Parfois une dernière tentative est faite, “en tentant de faire fusionner les équipes pour, malgré tout, en sortir quelque chose. Quitte à changer d’optique…” Cela peut être une option “s’ils tiennent vraiment à continuer avec la casquette d’entrepreneurs”. Mais ce n’est pas toujours possible ou, autre possibilité, les compatibilités entre les personnes ou les volontés ne se manifestent pas!
Des frontières géographiques diluées
Autre dimension d’analyse du bilan que tire Digital Attraxion pour son troisième anniversaire: un rapide examen de la provenance géographique des start-ups qui ont frappé, avec réponse positive, à sa porte montre que les projets candidats sont loin de tous venir du Hainaut.
On sait, depuis quelques temps déjà, que les invests chassent désormais sur les terres de leurs consoeurs, loin des périmètres provinciaux traditionnels.

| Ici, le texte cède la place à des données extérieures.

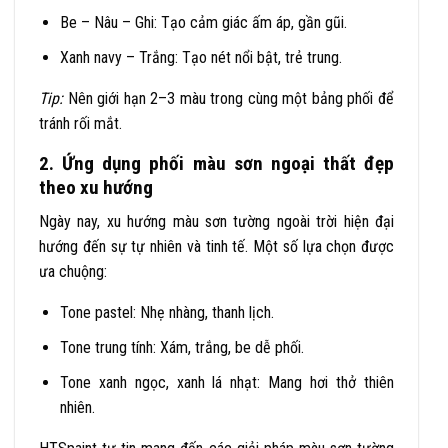
Be – Nâu – Ghi: Tạo cảm giác ấm áp, gần gũi.
Xanh navy – Trắng: Tạo nét nổi bật, trẻ trung.
Tip:
Nên giới hạn 2–3 màu trong cùng một bảng phối để
tránh rối mắt.
2. Ứng dụng phối màu sơn ngoại thất đẹp
theo xu hướng
Ngày nay, xu hướng màu sơn tường ngoài trời hiện đại
hướng đến sự tự nhiên và tinh tế. Một số lựa chọn được
ưa chuộng:
Tone pastel: Nhẹ nhàng, thanh lịch.
Tone trung tính: Xám, trắng, be dễ phối.
Tone xanh ngọc, xanh lá nhạt: Mang hơi thở thiên
nhiên.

Si ce phénomène n’est donc plus une nouveauté, cela ne manque toutefois pas d’étonner dans la mesure où le but d’une invest est de favoriser et de promouvoir le développement économique et l’emploi dans “sa” (sous-)région. Comment dès lors Digital Attraxion justifie-t-elle cet accompagnement et ces investissements dans des sociétés nées et même implantées hors Hainaut?
Le gros des start-ups viennent du Brabant wallon, du Hainaut et de la province de Namur. Moins de 20% de nos dossiers viennent de Bruxelles.
L’explication de Sébastien Doyen s’appuie sur quelques “nuances”. Première ligne de défense: “le numérique ne connaît pas de frontière”. Un rien facile… La deuxième explication n’est pas exempte non plus de faiblesses: “souvent, les porteurs de projet n’ont même pas encore de bureau, travaillent de chez eux”. On pourrait même ajouter dans un espace de coworking, parfois. Ce qui n’empêche pas qu’ils soient bel et bien originaires de quelque part…
Et puis, il y a pas mal de start-ups qui ont bel et bien un pied à terre… plus ou moins loin du Hainaut. Sébastien Doyen en vient à plus de précision: “Un tiers des start-ups qui sont accompagnées sont suivies par l’un des trois CEI (Centres d’Entreprise et d’Innovation) hennuyers”, impliqués dans l’aventure Digital Attraxion (à savoir La Maison de l’Entreprise-LME, à Mons et La Louvière, et le Centre Héraclès aujourd’hui rebaptisé Charleroi-Entreprendre).
Le gros des start-ups viennent du Brabant wallon, du Hainaut et de la province de Namur, beaucoup moins de Liège (compte tenu des actions développées par NoShaq, anciennement MeusInvest et LeanSquare). “Moins de 20% de nos dossiers viennent de Bruxelles”.
Si elles viennent donc de divers horizons géographiques, c’est parce qu’il n’y a en effet aucune obligation de créer, en finale, une société dans le Hainaut. Du moins tant que les start-ups ne désirent pas obtenir des fonds d’une des trois invests hennuyères. Par contre, si elles désirent obtenir un investissement d’une invest, il leur faut ouvrir un siège d’exploitation ou un siège social dans la région de ces invests.
On ne parle ici que des injections en capital. S’il s’agit d’un prêt à rembourser, aucune obligation de s’implanter en Hainaut…
Mais, même à cette aune-là (capital, donc ancrage local), on repère encore des “allogènes”. Exemple? Piximate, dont le siège est ancré à… Ottignies Louvain-la-Neuve. “C’est vrai qu’il y a des exceptions”, reconnaît Sébastien Doyen.
Programme de “validation” Digital Attraxion, trois ans après…
Chiffres arrêtés à la mi-janvier 2020
96 start-ups ou projets sélectionnés
49 en cours d’accompagnement (validation ou accélération)
8 start-ups ayant bouclé le programme
8 autres ayant introduit un dossier de levée de fonds auprès de l’une des trois invests (citons notamment Smartbeam, Tafsquare, MySkillCamp, Piximate, Cyanview et Global Connection Apps)
Principales thématiques représentées par les start-ups accompagnées? Surtout – par ordre d’importance – des projets de types “marketplace”, industrie 4.0 et marketing. Quelques dossiers aussi en e-santé, en RH, fort peu en IoT (Internet des Objets).